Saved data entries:
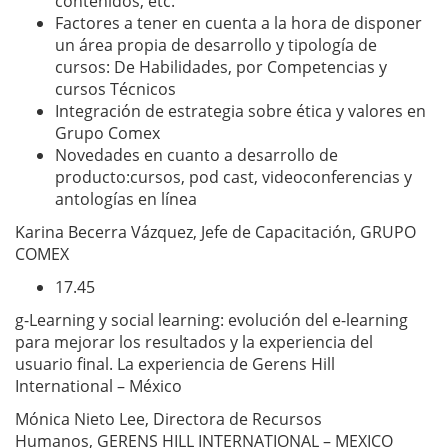
contenidos, etc.
Factores a tener en cuenta a la hora de disponer
un área propia de desarrollo y tipología de
cursos: De Habilidades, por Competencias y
cursos Técnicos
Integración de estrategia sobre ética y valores en
Grupo Comex
Novedades en cuanto a desarrollo de
producto:cursos, pod cast, videoconferencias y
antologías en línea
Karina Becerra Vázquez, Jefe de Capacitación, GRUPO
COMEX
17.45
g-Learning y social learning: evolución del e-learning
para mejorar los resultados y la experiencia del
usuario final. La experiencia de Gerens Hill
International – México
Mónica Nieto Lee, Directora de Recursos
Humanos, GERENS HILL INTERNATIONAL – MEXICO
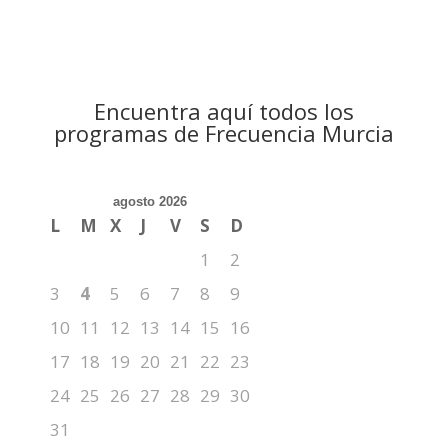
Encuentra aquí todos los
programas de Frecuencia Murcia
agosto 2026
L
M
X
J
V
S
D
1
2
3
4
5
6
7
8
9
10
11
12
13
14
15
16
17
18
19
20
21
22
23
24
25
26
27
28
29
30
31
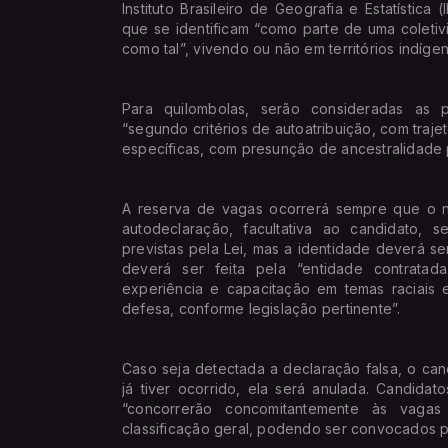
Instituto Brasileiro de Geografia e Estatístic
que se identificam “como parte de uma colet
como tal”, vivendo ou não em territórios indígen
Para quilombolas, serão consideradas as p
“segundo critérios de autoatribuição, com trajetó
específicas, com presunção de ancestralidade 
A reserva de vagas ocorrerá sempre que o nú
autodeclaração, facultativa ao candidato, s
previstas pela Lei, mas a identidade deverá se
deverá ser feita pela “entidade contratad
experiência e capacitação em temas raciais e
defesa, conforme legislação pertinente”.
Caso seja detectada a declaração falsa, o ca
já tiver ocorrido, ela será anulada. Candida
“concorrerão concomitantemente às vaga
classificação geral, podendo ser convocados po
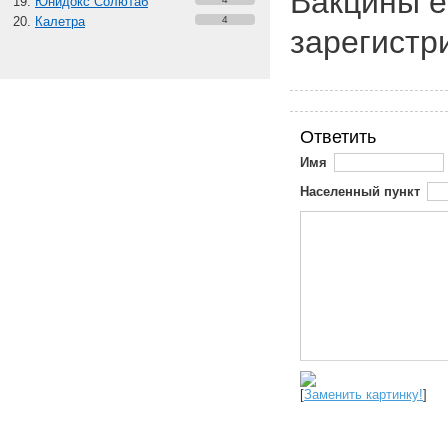
Вакцины е
Юнидокс Солютаб
Калетра
4
зарегистр
Ответить
Имя
Населенный пункт
[
Заменить картинку!
]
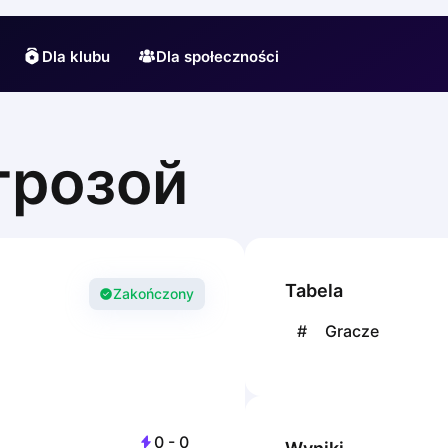
Dla klubu
Dla społeczności
грозой
Tabela
Zakończony
#
Gracze
0
-
0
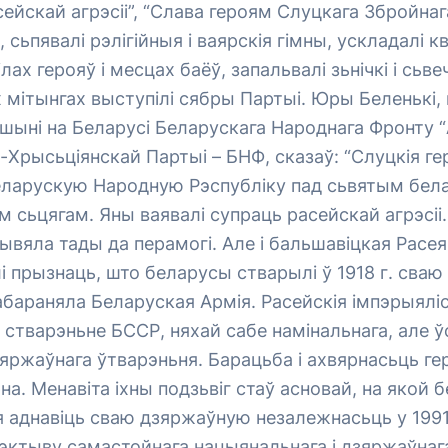
сейскай агрэсіі”, “Слава героям Слуцкага Збройнаг
, сьпявалі рэлігійныя і ваярскія гімны, ускладалі кве
ах герояў і месцах баёў, запальвалі зьнічкі і сьве
мітынгах выступілі сябры Партыі. Юры Беленькі,
шыні на Беларусі Беларускага Народнага Фронту “
Хрысьціянскай Партыі – БНФ, сказаў: “Слуцкія гер
ларускую Народную Рэспубліку пад сьвятым бела
сьцягам. Яны ваявалі супраць расейскай агрэсіі.
ывяла тады да перамогі. Але і бальшавіцкая Расея 
прызнаць, што беларусы стварылі ў 1918 г. сваю
 абараняла Беларуская Армія. Расейскія імпэрыя
а стварэньне БССР, няхай сабе намінальнага, але ў
яржаўнага ўтварэньня. Барацьба і ахвярнасьць г
на. Менавіта іхны подзьвіг стаў асновай, на якой
 аднавіць сваю дзяржаўную незалежнасьць у 1991 
эктыву самастойнага нацыянальнага і дзяржаўнага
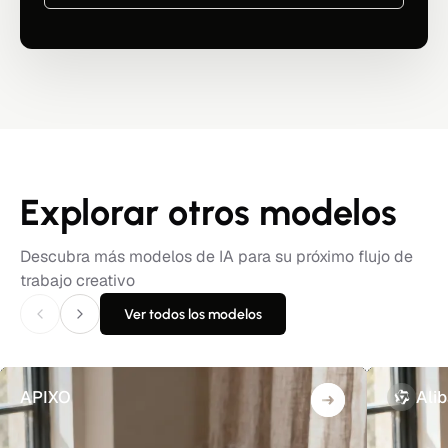
Explorar otros modelos
Descubra más modelos de IA para su próximo flujo de
trabajo creativo
Ver todos los modelos
APIXO
Ali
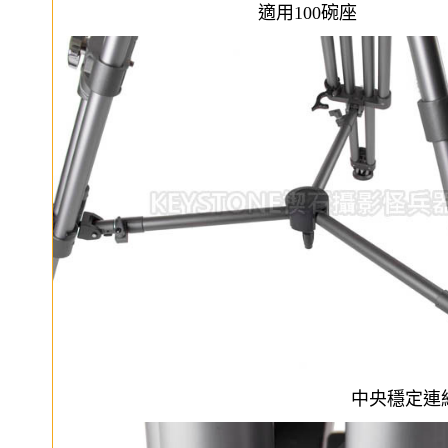
適用100碗座
中央穩定連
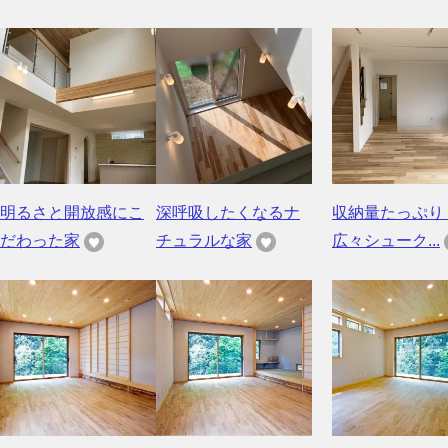
明るさと開放感にこ
深呼吸したくなるナ
収納量たっぷり
だわった家
チュラルな家
広々シューク...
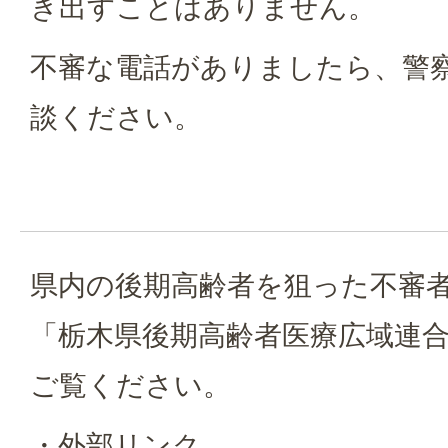
き出すことはありません。
不審な電話がありましたら、警
談ください。
県内の後期高齢者を狙った不審
「栃木県後期高齢者医療広域連
ご覧ください。
・外部リンク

EXERCISE AIM =>
Which lines of the data contain the word "modelos"? Copy each one.

ANSWER SECTION =>
Explorar otros modelos
Descubra más modelos de IA para su próximo flujo de
Ver todos los modelos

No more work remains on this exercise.